Exactly as written, return every line of the data below apart from the pictures.

→ Material for this exercise:
^^^^^^^^^^^^^^^^

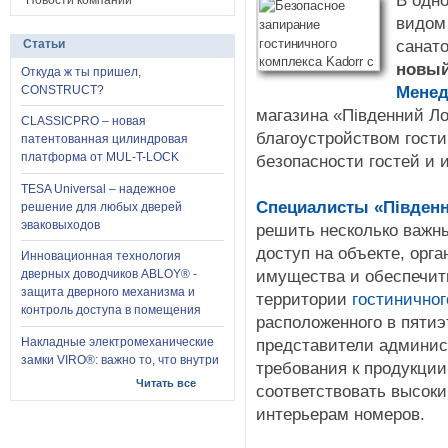
В одн
Новости компании
видом 
санат
Статьи
новый
Откуда ж ты пришел,
Менед
CONSTRUCT?
магазина «Південний Л
CLASSICPRO – новая
благоустройством гости
патентованная цилиндровая
платформа от MUL-T-LOCK
безопасности гостей и 
TESA Universal – надежное
Специалисты «Південн
решение для любых дверей
эваковыходов
решить несколько важн
доступ на объекте, орг
Инновационная технология
имущества и обеспечит
дверных доводчиков ABLOY® -
защита дверного механизма и
территории
гостиничног
контроль доступа в помещения
расположенного в пятиэ
Накладные электромеханические
представители админис
замки VIRO®: важно то, что внутри
требования к продукции
Читать все
соответствовать высоки
интерьерам номеров.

^^^^^^^^^^^^^^^^

→ Written reply:
В одн
Новости компании
видом 
санат
Статьи
новый
Откуда ж ты пришел,
Менед
CONSTRUCT?
магазина «Південний Л
CLASSICPRO – новая
благоустройством гости
патентованная цилиндровая
платформа от MUL-T-LOCK
безопасности гостей и 
TESA Universal – надежное
Специалисты «Південн
решение для любых дверей
эваковыходов
решить несколько важн
доступ на объекте, орг
Инновационная технология
имущества и обеспечит
дверных доводчиков ABLOY® -
защита дверного механизма и
территории
гостиничног
контроль доступа в помещения
расположенного в пятиэ
Накладные электромеханические
представители админис
замки VIRO®: важно то, что внутри
требования к продукции
Читать все
соответствовать высоки
интерьерам номеров.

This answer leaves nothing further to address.